EXERCISE INSTRUCTIONS.
1. Copy the full text on Russian far-right groups and the Aryan myth without changing anything.
2. Repeat every line of the records below, unchanged and in order.

SUPPLIED TEXT.
--- START ---

Historically, the first prototypes of such groups were the Black Hundreds in Imperial Russia, the Russian Fascist Organization and the Russian Fascist Party (two organizations which were based in Manchukuo). More recent antisemitic, white supremacist neo-fascist and neo-Nazi organizations include the Russian National Socialist Party.

In 1997, the Moscow Anti-Fascist Center estimated that 40 (nationalist) extremist groups were operating in Russia. The same source reported 35 extremist newspapers, the largest among these being Zavtra. In spite of repression by governmental authorities, a far-right extremist movement has established itself in 
Russia.

Neo-paganism and the Aryan myth

Since the early 1990s, the Aryan myth has gained great popularity in Russia. Numerous series of collections of works by popularizers of the Aryan idea are published (“Secrets of the Russian Land”, “The True History of the Russian People”, etc.). They are available in Russian bookstores and municipal and university libraries. These works are not marginal: they have a circulation of tens of thousands of copies (or millions, for example, for books by Alexander Asov), their content is involved in the formation of the worldview basis of the general population regarding ancient history.

Authors who develop the Aryan theme are often employees of geopolitical institutions or members of new amateur academies. Only a small number of them have a special historical education. Most of them have education in the field of exact (physical and mathematical) or technical sciences.

The "Aryan" idea in the version of Slavic neo-paganism (the origin of the Slavs from the "Aryans" from Hyperborea or Central Asia, also called the "race of white gods"; the connection of the Slavs with India; ancient pre-Christian Slavic "runic" books; origin from the "Slavic-Aryans" of the ancient civilizations; the neo-pagan symbol "Kolovrat" as an ancient Slavic symbol; a variant of the alien origin of the "Aryan-Hyperboreans") was popularized in the "documentary" programs of one of the most popular Russian federal television channels REN TV (2016, 2017, etc.), including broadcasts by Igor Prokopenko and Oleg Shishkin.

--- END ---

Items listed in a dataset.
--- START ---

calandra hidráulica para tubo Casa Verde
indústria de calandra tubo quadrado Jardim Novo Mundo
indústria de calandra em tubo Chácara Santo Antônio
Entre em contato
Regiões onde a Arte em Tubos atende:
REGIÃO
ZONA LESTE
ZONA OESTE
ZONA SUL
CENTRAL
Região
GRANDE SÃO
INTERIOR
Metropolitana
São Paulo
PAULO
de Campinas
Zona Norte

--- END ---

SOLUTION LIST.
1.
Historically, the first prototypes of such groups were the Black Hundreds in Imperial Russia, the Russian Fascist Organization and the Russian Fascist Party (two organizations which were based in Manchukuo). More recent antisemitic, white supremacist neo-fascist and neo-Nazi organizations include the Russian National Socialist Party.

In 1997, the Moscow Anti-Fascist Center estimated that 40 (nationalist) extremist groups were operating in Russia. The same source reported 35 extremist newspapers, the largest among these being Zavtra. In spite of repression by governmental authorities, a far-right extremist movement has established itself in 
Russia.

Neo-paganism and the Aryan myth

Since the early 1990s, the Aryan myth has gained great popularity in Russia. Numerous series of collections of works by popularizers of the Aryan idea are published (“Secrets of the Russian Land”, “The True History of the Russian People”, etc.). They are available in Russian bookstores and municipal and university libraries. These works are not marginal: they have a circulation of tens of thousands of copies (or millions, for example, for books by Alexander Asov), their content is involved in the formation of the worldview basis of the general population regarding ancient history.

Authors who develop the Aryan theme are often employees of geopolitical institutions or members of new amateur academies. Only a small number of them have a special historical education. Most of them have education in the field of exact (physical and mathematical) or technical sciences.

The "Aryan" idea in the version of Slavic neo-paganism (the origin of the Slavs from the "Aryans" from Hyperborea or Central Asia, also called the "race of white gods"; the connection of the Slavs with India; ancient pre-Christian Slavic "runic" books; origin from the "Slavic-Aryans" of the ancient civilizations; the neo-pagan symbol "Kolovrat" as an ancient Slavic symbol; a variant of the alien origin of the "Aryan-Hyperboreans") was popularized in the "documentary" programs of one of the most popular Russian federal television channels REN TV (2016, 2017, etc.), including broadcasts by Igor Prokopenko and Oleg Shishkin.

2.
calandra hidráulica para tubo Casa Verde
indústria de calandra tubo quadrado Jardim Novo Mundo
indústria de calandra em tubo Chácara Santo Antônio
Entre em contato
Regiões onde a Arte em Tubos atende:
REGIÃO
ZONA LESTE
ZONA OESTE
ZONA SUL
CENTRAL
Região
GRANDE SÃO
INTERIOR
Metropolitana
São Paulo
PAULO
de Campinas
Zona Norte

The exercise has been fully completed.